The second feature film by Jérôme Reybaud, discovered in 2016 with Days of Franceis a moral tale in a deadpan burlesque mode, enlightened by some endearing sidekicks. This will become Chabrol grand-guignolesque (Claude Chabrol who never tired of exploring how those who believe in goodness can become monsters).

Seen and commented on by the neighbor across the street, the evening where Gladys ignites Fabrice (Patrice Gallet), under the gaze of Eugénie, cornered on her own balcony. | The Crossing
Seen and commented on by the neighbor across the street, the evening where Gladys ignites Fabrice (Patrice Gallet), under the gaze of Eugénie, cornered on her own balcony. | The Crossing

The voice of the teacher, which seems to bear witness a posteriori to what happened, how it went crazy, then how it completely went down the drain, offers a sort of reasonable refuge from these two extremes that Fabienne Babe and Anne-Lise Heimburger have a lot of fun interpreting.

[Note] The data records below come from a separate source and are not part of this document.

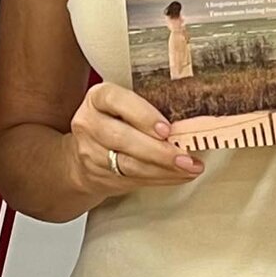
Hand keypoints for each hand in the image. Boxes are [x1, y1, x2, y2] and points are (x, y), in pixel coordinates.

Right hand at [65, 81, 203, 202]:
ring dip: (164, 168)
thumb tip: (191, 120)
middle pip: (122, 138)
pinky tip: (180, 175)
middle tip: (185, 156)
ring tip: (190, 167)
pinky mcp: (100, 175)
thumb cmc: (116, 122)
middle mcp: (89, 123)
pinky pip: (135, 179)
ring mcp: (91, 152)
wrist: (85, 154)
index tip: (166, 129)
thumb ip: (149, 109)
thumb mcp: (124, 106)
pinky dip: (162, 178)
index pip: (116, 101)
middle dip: (158, 150)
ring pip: (129, 163)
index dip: (142, 115)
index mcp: (98, 97)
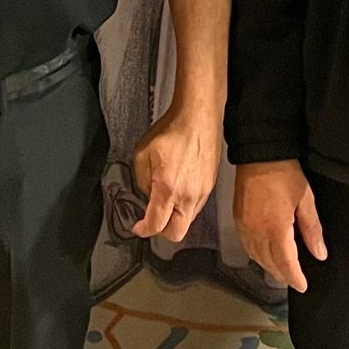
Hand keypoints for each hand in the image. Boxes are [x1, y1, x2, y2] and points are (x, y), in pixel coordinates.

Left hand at [131, 101, 221, 243]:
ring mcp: (203, 192)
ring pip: (188, 220)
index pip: (156, 225)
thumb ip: (142, 181)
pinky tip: (178, 188)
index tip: (138, 227)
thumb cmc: (172, 129)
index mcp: (168, 189)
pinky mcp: (211, 185)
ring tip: (165, 200)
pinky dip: (185, 205)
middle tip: (152, 219)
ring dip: (175, 218)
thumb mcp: (142, 154)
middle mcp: (189, 195)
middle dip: (161, 231)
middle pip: (177, 233)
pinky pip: (197, 205)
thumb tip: (148, 195)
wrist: (198, 115)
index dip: (143, 230)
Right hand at [234, 159, 326, 293]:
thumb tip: (319, 253)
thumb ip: (312, 229)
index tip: (302, 285)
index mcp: (276, 228)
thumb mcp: (306, 199)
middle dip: (283, 275)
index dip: (295, 278)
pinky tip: (264, 254)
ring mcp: (245, 227)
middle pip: (270, 264)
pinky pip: (247, 246)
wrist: (259, 154)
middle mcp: (257, 232)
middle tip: (294, 279)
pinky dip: (257, 255)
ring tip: (281, 270)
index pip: (286, 264)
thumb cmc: (283, 172)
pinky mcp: (237, 220)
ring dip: (269, 267)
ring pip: (257, 258)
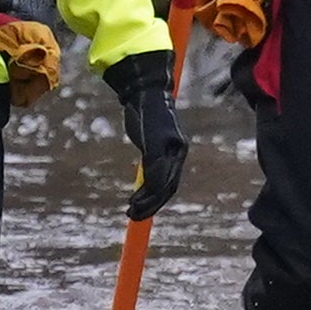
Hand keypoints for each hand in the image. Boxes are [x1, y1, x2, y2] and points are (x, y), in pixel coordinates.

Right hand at [109, 54, 187, 219]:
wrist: (145, 92)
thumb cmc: (146, 113)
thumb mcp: (151, 136)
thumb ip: (153, 153)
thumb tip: (146, 170)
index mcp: (179, 151)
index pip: (171, 182)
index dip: (158, 199)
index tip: (145, 208)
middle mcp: (178, 152)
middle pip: (168, 188)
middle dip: (153, 205)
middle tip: (136, 216)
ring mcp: (168, 151)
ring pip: (161, 187)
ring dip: (147, 203)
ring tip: (131, 212)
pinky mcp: (156, 149)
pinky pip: (153, 178)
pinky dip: (143, 193)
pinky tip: (133, 200)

To maintain this tone defined by multiple excesses and a sense of the derisory nature of existence which can quickly become touting and contemptuous, it is necessary to have a very precise sense of tempo, of distances, of symmetries and asymmetries. You have to know how to give room for a minute of sincerity, in the darkness on this famous balcony, that of Eugénie’s apartment, where Gladys’s lover confides one evening. It takes the sadness of this man and that of the one who films him, to allow a worried irony to emerge while playing the game of the outrageous parable.

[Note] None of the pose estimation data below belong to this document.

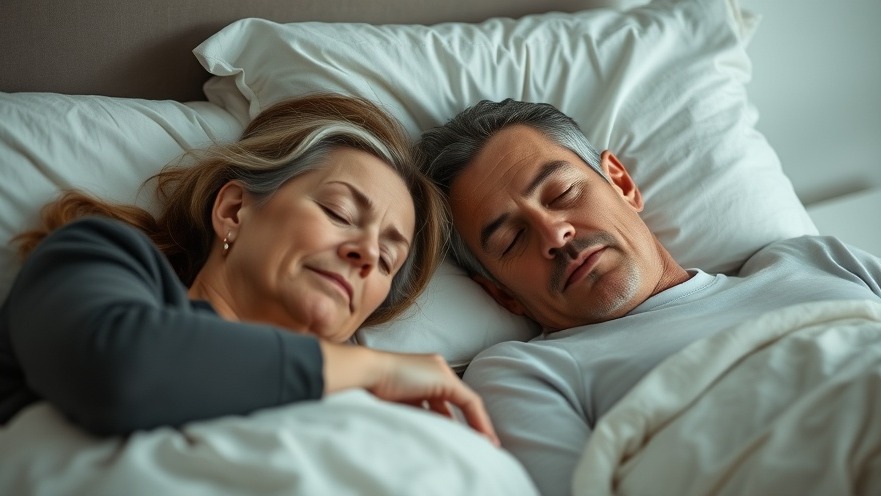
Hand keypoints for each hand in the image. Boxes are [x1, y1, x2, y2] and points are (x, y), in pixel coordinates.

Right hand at [320, 342, 498, 445]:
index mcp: (419, 375)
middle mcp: (433, 370)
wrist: (365, 374)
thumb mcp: (396, 404)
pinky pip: (469, 402)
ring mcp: (440, 372)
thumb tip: (425, 433)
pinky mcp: (445, 379)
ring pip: (465, 402)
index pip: (442, 401)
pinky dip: (477, 421)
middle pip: (455, 402)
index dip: (452, 422)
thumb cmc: (370, 390)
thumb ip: (413, 413)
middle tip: (477, 446)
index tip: (460, 440)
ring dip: (473, 426)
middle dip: (466, 425)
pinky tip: (483, 438)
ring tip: (482, 447)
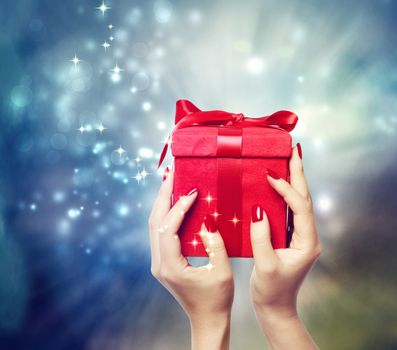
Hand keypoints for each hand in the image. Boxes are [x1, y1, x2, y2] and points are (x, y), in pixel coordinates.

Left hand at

Jérôme Reybaud laughs about his libertarian tramp and his robotic nurse, but he is also afraid of them. We can clearly see that he enjoys filming the exuberance of Fabienne Babe and is embarrassed not to find an equivalent for the conformism that Anne-Lise Heimburger plays. Thanks to which A balcony in Limoges leaves a trail of turmoil as nuanced and uncertain as its sequences seemed affirmations and condemnations of vigorous completeness.

A balcony in Limoges
By Jérôme Reybaud
With Fabienne Babe, Anne-Lise Heimburger, Patrice Gallet, Émilien Tessier, Antonin Battendier, Jérôme Pouly, Céline Lorena, Hervé Colas
Sessions
Duration: 1h10
Released April 29, 2026
Elora Bain

Elora Bain

I'm the editor-in-chief here at News Maven, and a proud Charlotte native with a deep love for local stories that carry national weight. I believe great journalism starts with listening — to people, to communities, to nuance. Whether I’m editing a political deep dive or writing about food culture in the South, I’m always chasing clarity, not clicks.